Now, they can’t even say someone is “vulnerable” or “high risk.” The CDC’s “Healthy Equity Guiding Principles for Unbiased, Inclusive Communication” says to avoid those terms, as well as steering clear of “unintentional blaming.”
Ideology and Money Take Over
The problem is not just fear and political correctness, it’s also miseducation. Although it can be assumed that most doctors enter into the medical field with the genuine and positive intention to help others, they are taught much more about pharmaceuticals than nutrition. Medical schools don’t pass on adequate knowledge to future physicians on nutritional truth and weight-loss counseling.
An ICU nurse exposed her training program on Twitter, posting a screenshot that marked her quiz answer incorrect when she selected that it’s true that “obesity is a result of over eating and not exercising.”
And it's not just your primary care physician or your specialist who are experiencing this. Doctors are facing entire areas of research being deemed taboo based on ideology and race. Florida’s Surgeon General Dr. Joseph Ladapo openly admitted the problem, noting “we have had so many scientific organizations that have left the science lane and entered the propaganda lane.”
It appears that instead of being beholden to the patient and their best outcomes, many health professionals are now loyal to ideology and Big Pharma, whether or not that was their initial intent.

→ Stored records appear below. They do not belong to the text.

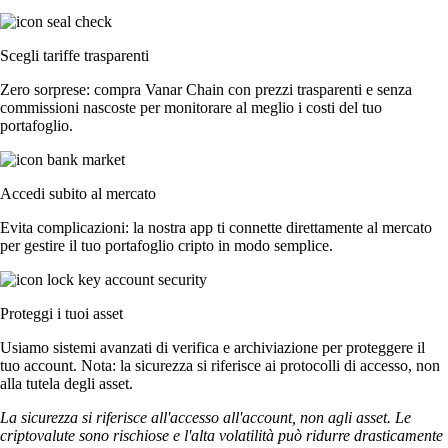
Scegli tariffe trasparenti
Zero sorprese: compra Vanar Chain con prezzi trasparenti e senza
commissioni nascoste per monitorare al meglio i costi del tuo
portafoglio.
Accedi subito al mercato
Evita complicazioni: la nostra app ti connette direttamente al mercato
per gestire il tuo portafoglio cripto in modo semplice.
Proteggi i tuoi asset
Usiamo sistemi avanzati di verifica e archiviazione per proteggere il
tuo account. Nota: la sicurezza si riferisce ai protocolli di accesso, non
alla tutela degli asset.
La sicurezza si riferisce all'accesso all'account, non agli asset. Le
criptovalute sono rischiose e l'alta volatilità può ridurre drasticamente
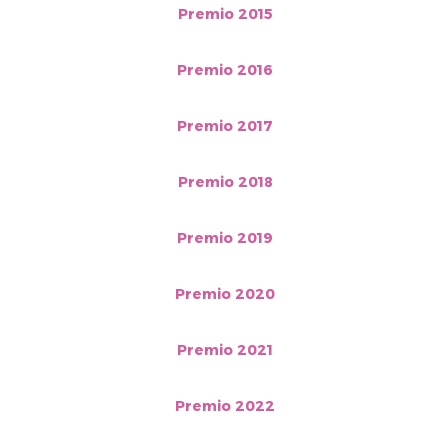
Premio 2015
Premio 2016
Premio 2017
Premio 2018
Premio 2019
Premio 2020
Premio 2021
Premio 2022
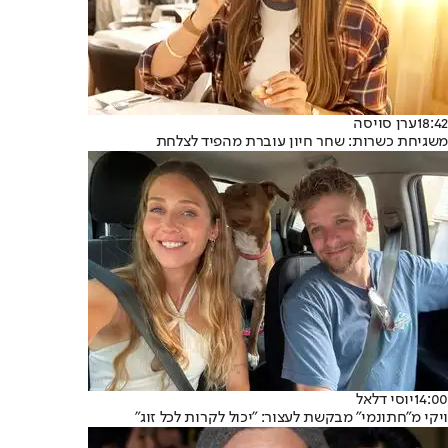
18:42
ערן סויסה
משגיחת כשרות: שחר חיון עוברת מהפיד לצלחת
14:00
יוסי דלאל
ויקי מ"חתונמי" מבקשת לעצור: "יכול לקרות לכל זוג"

What’s in it for the healthcare system if drug companies can’t make money from prescription drugs? Studies have shown that prescription drugs for preventable conditions are actually the ones from which the pharmaceutical industry makes the most lucrative profits.
The pharmaceutical industry profits the most from prescription drugs for preventable conditions.
In addition, health insurance companies profit billions each quarter, transforming the healthcare industry into big business that doesn’t bat an eye at how high your premiums or claims go up.
To add insult to injury, prescription drug manufacturers give doctors a big payday if they prescribe more of the most addictive medications, like opioids. But it’s not just opioid prescriptions, doctors receive thousands of dollars from the pharmaceutical industry for many types of medications, speaking engagements, consulting, travel, and more.
If there’s more of an incentive to keep you sick and medicated and less of an incentive to keep you out of the doctor’s office, then it's unsurprising to me that some medical professionals are being less than honest about the health consequences of obesity.
In some ways, it feels like manipulation when you see how the medical industry profits from your prolonged illnesses and conditions. When your own fertility and health are at stake, the last thing a doctor should do is ignore looming problems out of fear of being canceled or out of misguided education that trickles down from powerful voices at the top.
We need to rethink the way medical professionals are being trained and incentivized so that the genuine intentions they have in pursuing this career can be upheld and positively impact their patients' lives.